You are viewing documentation about an older version (1.0.9). View latest version

snowflake.ml.modeling.cluster.MeanShift

class snowflake.ml.modeling.cluster.MeanShift(*, bandwidth=None, seeds=None, bin_seeding=False, min_bin_freq=1, cluster_all=True, n_jobs=None, max_iter=300, input_cols: Optional[Union[str, Iterable[str]]] = None, output_cols: Optional[Union[str, Iterable[str]]] = None, label_cols: Optional[Union[str, Iterable[str]]] = None, drop_input_cols: Optional[bool] = False, sample_weight_col: Optional[str] = None)

Bases: BaseTransformer

Mean shift clustering using a flat kernel For more details on this class, see sklearn.cluster.MeanShift

bandwidth: float, default=None

Bandwidth used in the flat kernel.

If not given, the bandwidth is estimated using sklearn.cluster.estimate_bandwidth; see the documentation for that function for hints on scalability (see also the Notes, below).

seeds: array-like of shape (n_samples, n_features), default=None

Seeds used to initialize kernels. If not set, the seeds are calculated by clustering.get_bin_seeds with bandwidth as the grid size and default values for other parameters.

bin_seeding: bool, default=False

If true, initial kernel locations are not locations of all points, but rather the location of the discretized version of points, where points are binned onto a grid whose coarseness corresponds to the bandwidth. Setting this option to True will speed up the algorithm because fewer seeds will be initialized. The default value is False. Ignored if seeds argument is not None.

min_bin_freq: int, default=1

To speed up the algorithm, accept only those bins with at least min_bin_freq points as seeds.

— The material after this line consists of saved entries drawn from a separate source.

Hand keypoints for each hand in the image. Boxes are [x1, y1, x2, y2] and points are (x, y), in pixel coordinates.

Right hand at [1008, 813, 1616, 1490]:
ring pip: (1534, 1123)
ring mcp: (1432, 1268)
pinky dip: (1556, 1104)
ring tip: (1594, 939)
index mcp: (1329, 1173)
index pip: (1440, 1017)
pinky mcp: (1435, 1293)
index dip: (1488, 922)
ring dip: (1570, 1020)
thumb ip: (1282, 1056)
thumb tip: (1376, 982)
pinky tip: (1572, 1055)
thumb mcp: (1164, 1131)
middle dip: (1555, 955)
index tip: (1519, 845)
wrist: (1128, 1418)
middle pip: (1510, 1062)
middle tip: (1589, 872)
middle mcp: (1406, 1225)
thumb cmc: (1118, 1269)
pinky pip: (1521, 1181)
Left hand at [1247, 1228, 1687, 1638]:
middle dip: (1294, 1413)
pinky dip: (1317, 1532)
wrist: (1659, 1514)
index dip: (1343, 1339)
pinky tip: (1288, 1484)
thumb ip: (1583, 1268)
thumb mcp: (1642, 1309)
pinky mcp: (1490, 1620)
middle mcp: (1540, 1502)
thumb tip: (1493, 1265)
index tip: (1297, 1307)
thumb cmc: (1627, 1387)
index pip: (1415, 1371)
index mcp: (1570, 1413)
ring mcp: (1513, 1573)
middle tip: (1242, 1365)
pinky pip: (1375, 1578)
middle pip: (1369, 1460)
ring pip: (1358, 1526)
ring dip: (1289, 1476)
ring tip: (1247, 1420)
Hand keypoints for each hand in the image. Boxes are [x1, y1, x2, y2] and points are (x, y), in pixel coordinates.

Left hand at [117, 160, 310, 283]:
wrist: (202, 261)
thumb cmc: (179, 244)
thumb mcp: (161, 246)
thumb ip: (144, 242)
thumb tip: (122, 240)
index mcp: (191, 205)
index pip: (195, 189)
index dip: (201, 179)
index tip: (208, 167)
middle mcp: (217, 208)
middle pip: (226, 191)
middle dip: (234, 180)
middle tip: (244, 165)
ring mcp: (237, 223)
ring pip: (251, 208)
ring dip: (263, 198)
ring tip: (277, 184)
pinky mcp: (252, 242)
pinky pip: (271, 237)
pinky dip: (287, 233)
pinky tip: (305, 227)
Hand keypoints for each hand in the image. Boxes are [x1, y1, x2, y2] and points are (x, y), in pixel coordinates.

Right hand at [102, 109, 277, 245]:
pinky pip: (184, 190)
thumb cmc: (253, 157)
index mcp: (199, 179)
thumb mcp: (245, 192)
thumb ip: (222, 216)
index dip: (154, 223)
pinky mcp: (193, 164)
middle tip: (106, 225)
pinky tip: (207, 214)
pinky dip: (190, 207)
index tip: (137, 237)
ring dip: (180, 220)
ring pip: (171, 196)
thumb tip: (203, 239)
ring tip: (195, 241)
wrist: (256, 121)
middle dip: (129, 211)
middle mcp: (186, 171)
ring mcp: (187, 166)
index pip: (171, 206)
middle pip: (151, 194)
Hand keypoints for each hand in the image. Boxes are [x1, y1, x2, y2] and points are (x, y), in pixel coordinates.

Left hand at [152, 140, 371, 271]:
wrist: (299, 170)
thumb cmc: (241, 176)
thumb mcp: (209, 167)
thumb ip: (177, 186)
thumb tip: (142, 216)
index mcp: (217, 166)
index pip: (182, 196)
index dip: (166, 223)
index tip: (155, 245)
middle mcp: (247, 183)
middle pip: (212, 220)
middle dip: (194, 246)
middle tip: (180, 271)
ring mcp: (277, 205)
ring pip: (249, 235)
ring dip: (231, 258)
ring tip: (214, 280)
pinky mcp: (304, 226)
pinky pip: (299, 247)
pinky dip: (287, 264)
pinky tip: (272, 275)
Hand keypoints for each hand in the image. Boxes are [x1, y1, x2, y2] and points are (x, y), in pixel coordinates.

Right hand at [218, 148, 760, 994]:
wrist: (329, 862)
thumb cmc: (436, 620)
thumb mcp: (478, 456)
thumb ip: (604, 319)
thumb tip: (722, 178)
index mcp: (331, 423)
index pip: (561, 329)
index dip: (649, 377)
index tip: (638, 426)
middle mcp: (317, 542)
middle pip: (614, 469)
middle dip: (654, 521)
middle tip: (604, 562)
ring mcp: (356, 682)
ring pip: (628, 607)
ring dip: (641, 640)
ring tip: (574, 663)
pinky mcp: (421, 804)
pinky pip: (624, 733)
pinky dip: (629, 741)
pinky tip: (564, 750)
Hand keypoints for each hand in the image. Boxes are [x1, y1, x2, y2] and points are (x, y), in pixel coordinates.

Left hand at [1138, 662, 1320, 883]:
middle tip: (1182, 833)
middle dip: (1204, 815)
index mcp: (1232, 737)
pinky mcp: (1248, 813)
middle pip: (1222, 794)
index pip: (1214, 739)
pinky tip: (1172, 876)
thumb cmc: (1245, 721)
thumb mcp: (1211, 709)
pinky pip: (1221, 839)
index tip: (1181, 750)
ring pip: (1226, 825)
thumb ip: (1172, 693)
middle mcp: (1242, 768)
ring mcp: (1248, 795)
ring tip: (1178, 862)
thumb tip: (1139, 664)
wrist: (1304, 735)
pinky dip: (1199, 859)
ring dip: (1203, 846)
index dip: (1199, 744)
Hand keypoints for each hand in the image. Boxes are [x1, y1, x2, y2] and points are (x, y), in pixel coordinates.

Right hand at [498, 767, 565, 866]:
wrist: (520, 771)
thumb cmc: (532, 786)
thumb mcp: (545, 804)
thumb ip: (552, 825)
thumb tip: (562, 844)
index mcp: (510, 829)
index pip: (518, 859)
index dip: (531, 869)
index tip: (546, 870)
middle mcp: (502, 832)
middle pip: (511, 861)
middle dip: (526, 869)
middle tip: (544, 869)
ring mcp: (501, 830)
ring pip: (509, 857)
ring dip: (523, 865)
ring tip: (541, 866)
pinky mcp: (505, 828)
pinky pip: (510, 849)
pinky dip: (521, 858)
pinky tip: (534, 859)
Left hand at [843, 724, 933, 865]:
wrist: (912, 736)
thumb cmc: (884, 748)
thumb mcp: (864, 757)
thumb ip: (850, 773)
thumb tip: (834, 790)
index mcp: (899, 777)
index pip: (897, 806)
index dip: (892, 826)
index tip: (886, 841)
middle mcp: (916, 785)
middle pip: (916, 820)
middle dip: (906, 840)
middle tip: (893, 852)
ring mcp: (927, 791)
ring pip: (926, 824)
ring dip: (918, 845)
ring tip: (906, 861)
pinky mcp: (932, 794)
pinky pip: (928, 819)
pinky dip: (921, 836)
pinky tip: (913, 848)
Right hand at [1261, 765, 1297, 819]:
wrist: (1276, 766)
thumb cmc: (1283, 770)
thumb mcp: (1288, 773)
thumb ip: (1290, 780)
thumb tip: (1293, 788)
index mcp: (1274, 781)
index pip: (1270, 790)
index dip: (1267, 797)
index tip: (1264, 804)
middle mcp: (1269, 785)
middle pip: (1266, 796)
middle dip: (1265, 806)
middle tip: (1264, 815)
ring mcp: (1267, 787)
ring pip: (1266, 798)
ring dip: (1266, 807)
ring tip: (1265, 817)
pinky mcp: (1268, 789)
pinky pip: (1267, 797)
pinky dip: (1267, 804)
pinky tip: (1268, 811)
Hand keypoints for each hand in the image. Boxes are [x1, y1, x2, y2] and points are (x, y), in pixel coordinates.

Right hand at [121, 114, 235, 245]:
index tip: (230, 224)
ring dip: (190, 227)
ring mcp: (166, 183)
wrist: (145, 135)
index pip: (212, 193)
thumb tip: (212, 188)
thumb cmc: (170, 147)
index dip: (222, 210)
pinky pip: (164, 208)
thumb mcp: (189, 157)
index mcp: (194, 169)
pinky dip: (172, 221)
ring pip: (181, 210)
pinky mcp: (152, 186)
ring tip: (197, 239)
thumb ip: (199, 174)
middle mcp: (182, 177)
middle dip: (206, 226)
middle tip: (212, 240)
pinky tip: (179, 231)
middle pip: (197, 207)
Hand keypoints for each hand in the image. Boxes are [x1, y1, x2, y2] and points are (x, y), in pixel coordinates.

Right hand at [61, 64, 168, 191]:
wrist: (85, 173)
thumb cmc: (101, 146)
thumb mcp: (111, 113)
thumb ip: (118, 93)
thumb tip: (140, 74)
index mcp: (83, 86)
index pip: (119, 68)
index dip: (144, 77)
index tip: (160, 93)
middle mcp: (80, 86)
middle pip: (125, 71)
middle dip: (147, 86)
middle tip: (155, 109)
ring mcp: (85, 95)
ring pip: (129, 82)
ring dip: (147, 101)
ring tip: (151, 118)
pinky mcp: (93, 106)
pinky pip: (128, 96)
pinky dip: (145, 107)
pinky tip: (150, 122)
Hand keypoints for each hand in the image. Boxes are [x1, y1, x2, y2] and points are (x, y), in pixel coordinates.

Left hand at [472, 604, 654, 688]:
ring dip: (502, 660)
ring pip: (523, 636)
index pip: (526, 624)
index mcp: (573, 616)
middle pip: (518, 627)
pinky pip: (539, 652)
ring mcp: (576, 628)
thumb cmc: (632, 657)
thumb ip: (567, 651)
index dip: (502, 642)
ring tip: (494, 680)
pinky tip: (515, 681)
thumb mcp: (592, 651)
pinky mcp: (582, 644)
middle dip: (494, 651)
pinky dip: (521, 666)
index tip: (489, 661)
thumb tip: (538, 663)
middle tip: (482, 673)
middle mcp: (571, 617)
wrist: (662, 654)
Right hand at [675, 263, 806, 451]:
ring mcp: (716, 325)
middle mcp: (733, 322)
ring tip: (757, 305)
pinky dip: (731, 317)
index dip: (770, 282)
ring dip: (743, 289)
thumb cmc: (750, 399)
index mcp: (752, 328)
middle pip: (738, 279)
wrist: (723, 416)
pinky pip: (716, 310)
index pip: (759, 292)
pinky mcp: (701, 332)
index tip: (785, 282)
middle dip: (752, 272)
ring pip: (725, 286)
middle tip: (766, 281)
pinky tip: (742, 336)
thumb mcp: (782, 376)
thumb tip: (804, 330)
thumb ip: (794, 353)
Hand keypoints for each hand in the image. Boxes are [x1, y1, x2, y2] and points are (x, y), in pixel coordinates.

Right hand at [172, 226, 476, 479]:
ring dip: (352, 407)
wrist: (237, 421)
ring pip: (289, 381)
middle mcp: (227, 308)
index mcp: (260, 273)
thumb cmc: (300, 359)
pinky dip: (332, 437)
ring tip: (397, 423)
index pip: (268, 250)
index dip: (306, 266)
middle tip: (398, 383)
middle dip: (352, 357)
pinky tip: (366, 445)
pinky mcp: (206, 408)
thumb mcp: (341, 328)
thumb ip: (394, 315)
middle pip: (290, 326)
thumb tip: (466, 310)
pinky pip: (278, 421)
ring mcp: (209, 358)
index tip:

cluster_all: bool, default=True

If true, then all points are clustered, even those orphans that are not within any kernel. Orphans are assigned to the nearest kernel. If false, then orphans are given cluster label -1.

n_jobs: int, default=None

The number of jobs to use for the computation. The following tasks benefit from the parallelization:

  • The search of nearest neighbors for bandwidth estimation and label assignments. See the details in the docstring of the NearestNeighbors class.

  • Hill-climbing optimization for all seeds.

See Glossary for more details.

None means 1 unless in a joblib.parallel_backend context. -1 means using all processors. See Glossary for more details.

max_iter: int, default=300

Maximum number of iterations, per seed point before the clustering operation terminates (for that seed point), if has not converged yet.

input_cols: Optional[Union[str, List[str]]]

A string or list of strings representing column names that contain features. If this parameter is not specified, all columns in the input DataFrame except the columns specified by label_cols and sample-weight_col parameters are considered input columns.

label_cols: Optional[Union[str, List[str]]]

A string or list of strings representing column names that contain labels. This is a required param for estimators, as there is no way to infer these columns. If this parameter is not specified, then object is fitted without labels(Like a transformer).

output_cols: Optional[Union[str, List[str]]]

A string or list of strings representing column names that will store the output of predict and transform operations. The length of output_cols mus match the expected number of output columns from the specific estimator or transformer class used. If this parameter is not specified, output column names are derived by adding an OUTPUT_ prefix to the label column names. These inferred output column names work for estimator’s predict() method, but output_cols must be set explicitly for transformers.

sample_weight_col: Optional[str]

A string representing the column name containing the examples’ weights. This argument is only required when working with weighted datasets.

drop_input_cols: Optional[bool], default=False

If set, the response of predict(), transform() methods will not contain input columns.

Methods

fit(dataset)

Perform clustering For more details on this function, see sklearn.cluster.MeanShift.fit

predict(dataset)

Predict the closest cluster each sample in X belongs to For more details on this function, see sklearn.cluster.MeanShift.predict

score(dataset)

Method not supported for this class.

set_input_cols(input_cols)

Input columns setter.

to_sklearn()

Get sklearn.cluster.MeanShift object.

Attributes

model_signatures

Returns model signature of current class.